** CHALLENGE A **
In the shareholder questions passage, what share of votes went against the remuneration report at last year's AGM?

** PASSAGE TO READ **
Q1. Could Peter Van der Made comment on how he has found the transition from executive director to non-executive director late last year. Does he still maintain an office at the company and what are his plans in relation to his 157 million shares in the company? Is he a long term holder?
Answer: The founder didn't deal with the office questions but said he was a long term holder and had made the switch away from the CTO role smoothly. See video of exchange via Twitter.
Q2. There were big protest votes at last year's AGM including 47% against the remuneration report, 21.6% against the re-election of chairman Antonio Viana and 27% against an equity grant to the chair. What happened? Which proxy advisers recommended a vote against last year and which major shareholders followed their advice? What changes have we made as a result?
Answer: . See video of exchange via Twitter.

** RECORDED DATA **
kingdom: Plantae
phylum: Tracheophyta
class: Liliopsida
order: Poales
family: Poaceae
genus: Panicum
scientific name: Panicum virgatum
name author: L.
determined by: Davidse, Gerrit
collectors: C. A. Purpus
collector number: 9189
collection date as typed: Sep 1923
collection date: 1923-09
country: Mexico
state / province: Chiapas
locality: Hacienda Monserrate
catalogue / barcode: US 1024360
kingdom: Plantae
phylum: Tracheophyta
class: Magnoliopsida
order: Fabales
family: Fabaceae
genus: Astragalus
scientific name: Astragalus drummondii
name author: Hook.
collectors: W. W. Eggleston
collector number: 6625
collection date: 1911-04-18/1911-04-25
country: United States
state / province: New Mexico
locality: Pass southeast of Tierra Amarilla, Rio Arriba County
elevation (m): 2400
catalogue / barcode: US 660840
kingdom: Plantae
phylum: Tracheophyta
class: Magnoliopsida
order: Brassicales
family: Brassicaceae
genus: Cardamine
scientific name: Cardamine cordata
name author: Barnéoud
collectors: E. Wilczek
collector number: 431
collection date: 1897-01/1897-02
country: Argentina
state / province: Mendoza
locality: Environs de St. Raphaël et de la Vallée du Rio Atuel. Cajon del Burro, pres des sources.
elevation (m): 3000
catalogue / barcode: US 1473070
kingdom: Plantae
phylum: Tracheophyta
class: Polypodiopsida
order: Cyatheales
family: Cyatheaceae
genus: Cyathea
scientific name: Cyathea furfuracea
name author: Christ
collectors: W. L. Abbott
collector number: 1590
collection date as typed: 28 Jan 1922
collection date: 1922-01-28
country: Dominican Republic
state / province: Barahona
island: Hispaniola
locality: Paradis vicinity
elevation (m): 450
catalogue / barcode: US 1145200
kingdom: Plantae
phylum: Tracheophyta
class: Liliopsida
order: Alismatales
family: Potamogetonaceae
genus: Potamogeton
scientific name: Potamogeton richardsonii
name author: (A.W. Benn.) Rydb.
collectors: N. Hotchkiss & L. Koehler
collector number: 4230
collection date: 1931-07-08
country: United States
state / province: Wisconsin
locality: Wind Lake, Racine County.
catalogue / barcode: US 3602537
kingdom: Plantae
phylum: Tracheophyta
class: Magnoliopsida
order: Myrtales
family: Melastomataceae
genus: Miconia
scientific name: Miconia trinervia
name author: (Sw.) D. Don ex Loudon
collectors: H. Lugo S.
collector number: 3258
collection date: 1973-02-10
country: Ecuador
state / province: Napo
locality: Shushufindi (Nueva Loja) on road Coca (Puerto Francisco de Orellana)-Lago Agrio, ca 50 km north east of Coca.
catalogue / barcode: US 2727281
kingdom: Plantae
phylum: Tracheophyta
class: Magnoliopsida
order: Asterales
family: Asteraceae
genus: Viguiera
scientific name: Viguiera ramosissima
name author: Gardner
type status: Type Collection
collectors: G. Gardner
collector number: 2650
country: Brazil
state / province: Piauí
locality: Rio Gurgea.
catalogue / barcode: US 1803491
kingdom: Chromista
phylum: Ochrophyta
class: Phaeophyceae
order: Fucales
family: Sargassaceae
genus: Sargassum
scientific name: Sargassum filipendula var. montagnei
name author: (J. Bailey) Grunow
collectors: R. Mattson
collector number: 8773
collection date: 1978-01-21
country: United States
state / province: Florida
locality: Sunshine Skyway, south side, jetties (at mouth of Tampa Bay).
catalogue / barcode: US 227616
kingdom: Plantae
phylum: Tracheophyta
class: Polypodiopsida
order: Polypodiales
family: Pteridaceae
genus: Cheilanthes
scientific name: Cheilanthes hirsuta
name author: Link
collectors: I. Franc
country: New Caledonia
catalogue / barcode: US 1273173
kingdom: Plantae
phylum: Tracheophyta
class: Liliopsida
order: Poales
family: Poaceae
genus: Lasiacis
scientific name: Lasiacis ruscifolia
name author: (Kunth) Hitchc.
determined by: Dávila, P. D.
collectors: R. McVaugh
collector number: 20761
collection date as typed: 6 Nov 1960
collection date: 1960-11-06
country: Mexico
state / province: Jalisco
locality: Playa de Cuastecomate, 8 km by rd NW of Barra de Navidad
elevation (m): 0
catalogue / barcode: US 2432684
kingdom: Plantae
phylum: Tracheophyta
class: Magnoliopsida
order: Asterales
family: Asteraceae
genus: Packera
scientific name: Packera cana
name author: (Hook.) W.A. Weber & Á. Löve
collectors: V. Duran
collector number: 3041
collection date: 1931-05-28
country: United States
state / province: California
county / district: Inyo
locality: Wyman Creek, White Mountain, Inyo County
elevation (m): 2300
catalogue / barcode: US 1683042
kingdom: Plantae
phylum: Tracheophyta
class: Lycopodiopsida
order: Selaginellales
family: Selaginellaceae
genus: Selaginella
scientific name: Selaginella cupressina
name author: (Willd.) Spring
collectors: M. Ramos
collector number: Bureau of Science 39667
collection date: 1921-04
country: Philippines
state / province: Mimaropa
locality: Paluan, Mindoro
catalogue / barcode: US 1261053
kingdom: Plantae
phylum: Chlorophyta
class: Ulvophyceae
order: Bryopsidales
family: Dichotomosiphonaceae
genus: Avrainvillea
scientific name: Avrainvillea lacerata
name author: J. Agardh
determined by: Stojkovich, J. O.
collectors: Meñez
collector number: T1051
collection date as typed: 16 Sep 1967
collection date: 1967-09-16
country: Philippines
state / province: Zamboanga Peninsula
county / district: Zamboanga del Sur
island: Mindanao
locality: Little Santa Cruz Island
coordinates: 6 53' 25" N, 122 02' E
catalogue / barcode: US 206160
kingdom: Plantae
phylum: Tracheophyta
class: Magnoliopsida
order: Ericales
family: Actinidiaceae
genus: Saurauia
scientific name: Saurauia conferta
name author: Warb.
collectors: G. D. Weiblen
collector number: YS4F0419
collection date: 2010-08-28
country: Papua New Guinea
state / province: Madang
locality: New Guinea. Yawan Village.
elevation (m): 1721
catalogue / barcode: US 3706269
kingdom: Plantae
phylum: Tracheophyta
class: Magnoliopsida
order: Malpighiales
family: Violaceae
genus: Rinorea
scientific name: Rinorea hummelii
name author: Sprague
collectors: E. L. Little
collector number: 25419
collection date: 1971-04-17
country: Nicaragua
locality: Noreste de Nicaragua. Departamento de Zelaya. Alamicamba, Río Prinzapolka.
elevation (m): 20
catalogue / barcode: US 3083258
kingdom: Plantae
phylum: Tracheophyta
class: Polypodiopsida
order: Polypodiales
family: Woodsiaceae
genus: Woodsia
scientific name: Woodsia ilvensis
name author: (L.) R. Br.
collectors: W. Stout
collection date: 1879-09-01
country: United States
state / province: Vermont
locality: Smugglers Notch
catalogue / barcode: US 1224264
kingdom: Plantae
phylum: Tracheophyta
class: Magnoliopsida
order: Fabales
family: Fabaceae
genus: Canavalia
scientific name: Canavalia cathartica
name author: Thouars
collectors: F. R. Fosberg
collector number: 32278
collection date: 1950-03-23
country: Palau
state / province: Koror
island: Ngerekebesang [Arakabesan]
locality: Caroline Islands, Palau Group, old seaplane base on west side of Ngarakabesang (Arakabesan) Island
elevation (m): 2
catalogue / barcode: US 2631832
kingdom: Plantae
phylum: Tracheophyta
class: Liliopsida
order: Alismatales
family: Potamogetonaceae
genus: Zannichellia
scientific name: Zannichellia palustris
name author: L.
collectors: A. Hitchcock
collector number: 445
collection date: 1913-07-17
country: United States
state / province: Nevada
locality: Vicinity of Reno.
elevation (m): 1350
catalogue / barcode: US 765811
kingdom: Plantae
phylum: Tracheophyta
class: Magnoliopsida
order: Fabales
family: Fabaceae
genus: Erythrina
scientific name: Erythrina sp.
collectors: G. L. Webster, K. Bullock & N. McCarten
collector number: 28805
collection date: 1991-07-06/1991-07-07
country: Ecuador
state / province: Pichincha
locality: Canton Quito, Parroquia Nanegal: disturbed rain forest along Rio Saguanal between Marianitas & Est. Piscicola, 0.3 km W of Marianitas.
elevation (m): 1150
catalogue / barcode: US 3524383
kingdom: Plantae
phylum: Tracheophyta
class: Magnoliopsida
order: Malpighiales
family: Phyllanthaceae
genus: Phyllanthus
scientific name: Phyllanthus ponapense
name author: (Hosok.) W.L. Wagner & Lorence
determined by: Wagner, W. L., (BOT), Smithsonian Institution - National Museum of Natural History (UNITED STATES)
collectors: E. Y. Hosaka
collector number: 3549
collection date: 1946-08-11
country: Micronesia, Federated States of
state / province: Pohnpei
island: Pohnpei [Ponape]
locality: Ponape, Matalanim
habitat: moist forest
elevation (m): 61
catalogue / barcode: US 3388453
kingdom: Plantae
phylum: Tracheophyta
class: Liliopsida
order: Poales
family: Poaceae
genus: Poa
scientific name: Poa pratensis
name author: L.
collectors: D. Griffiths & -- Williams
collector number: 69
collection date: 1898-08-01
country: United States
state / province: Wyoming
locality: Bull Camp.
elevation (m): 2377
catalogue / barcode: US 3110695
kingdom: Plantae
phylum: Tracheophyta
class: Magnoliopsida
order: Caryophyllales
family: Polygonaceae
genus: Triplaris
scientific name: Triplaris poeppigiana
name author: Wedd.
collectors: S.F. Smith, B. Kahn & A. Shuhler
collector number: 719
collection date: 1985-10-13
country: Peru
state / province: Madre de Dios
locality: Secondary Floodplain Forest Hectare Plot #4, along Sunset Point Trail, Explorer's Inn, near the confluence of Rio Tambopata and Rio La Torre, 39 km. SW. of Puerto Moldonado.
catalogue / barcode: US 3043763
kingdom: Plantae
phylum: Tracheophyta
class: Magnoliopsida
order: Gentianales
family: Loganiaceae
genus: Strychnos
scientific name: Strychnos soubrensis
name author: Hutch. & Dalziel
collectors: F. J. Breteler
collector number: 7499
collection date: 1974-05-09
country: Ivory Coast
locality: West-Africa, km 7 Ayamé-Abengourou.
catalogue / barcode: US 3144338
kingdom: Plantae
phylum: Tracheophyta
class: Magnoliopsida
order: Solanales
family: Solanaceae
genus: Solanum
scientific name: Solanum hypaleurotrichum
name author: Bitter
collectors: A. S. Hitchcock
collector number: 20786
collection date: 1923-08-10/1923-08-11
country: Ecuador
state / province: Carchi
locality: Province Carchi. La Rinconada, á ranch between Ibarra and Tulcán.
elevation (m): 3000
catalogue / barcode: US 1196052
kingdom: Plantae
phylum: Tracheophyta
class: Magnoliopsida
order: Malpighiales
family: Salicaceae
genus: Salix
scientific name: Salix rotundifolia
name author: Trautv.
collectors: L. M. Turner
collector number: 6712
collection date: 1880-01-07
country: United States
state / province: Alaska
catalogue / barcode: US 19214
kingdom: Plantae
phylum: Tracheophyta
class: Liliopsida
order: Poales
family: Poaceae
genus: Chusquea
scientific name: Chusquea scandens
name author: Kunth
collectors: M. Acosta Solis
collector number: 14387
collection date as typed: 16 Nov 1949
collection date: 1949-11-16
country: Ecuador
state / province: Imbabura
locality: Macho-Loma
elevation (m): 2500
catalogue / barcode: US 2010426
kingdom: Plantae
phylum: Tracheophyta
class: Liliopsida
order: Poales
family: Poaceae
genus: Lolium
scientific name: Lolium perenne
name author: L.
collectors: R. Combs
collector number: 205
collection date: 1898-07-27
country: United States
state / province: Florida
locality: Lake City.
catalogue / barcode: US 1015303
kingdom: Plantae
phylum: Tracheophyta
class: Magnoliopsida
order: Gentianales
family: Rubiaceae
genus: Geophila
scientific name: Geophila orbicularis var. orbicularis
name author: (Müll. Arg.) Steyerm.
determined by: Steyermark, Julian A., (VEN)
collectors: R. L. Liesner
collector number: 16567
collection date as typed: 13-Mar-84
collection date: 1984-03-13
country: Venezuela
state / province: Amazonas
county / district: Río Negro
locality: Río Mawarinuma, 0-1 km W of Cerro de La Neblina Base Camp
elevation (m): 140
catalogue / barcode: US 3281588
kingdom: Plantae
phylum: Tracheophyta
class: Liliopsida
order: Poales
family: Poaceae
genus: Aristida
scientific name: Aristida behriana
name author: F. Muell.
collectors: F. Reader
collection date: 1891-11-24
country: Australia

** CHALLENGE B **
Quote the rows from the line with "catalogue / barcode: US 1224264" up to and including the line with "state / province: Nevada", word for word.

** EXPECTED ANSWER A **
47%

** EXPECTED ANSWER B **
catalogue / barcode: US 1224264
kingdom: Plantae
phylum: Tracheophyta
class: Magnoliopsida
order: Fabales
family: Fabaceae
genus: Canavalia
scientific name: Canavalia cathartica
name author: Thouars
collectors: F. R. Fosberg
collector number: 32278
collection date: 1950-03-23
country: Palau
state / province: Koror
island: Ngerekebesang [Arakabesan]
locality: Caroline Islands, Palau Group, old seaplane base on west side of Ngarakabesang (Arakabesan) Island
elevation (m): 2
catalogue / barcode: US 2631832
kingdom: Plantae
phylum: Tracheophyta
class: Liliopsida
order: Alismatales
family: Potamogetonaceae
genus: Zannichellia
scientific name: Zannichellia palustris
name author: L.
collectors: A. Hitchcock
collector number: 445
collection date: 1913-07-17
country: United States
state / province: Nevada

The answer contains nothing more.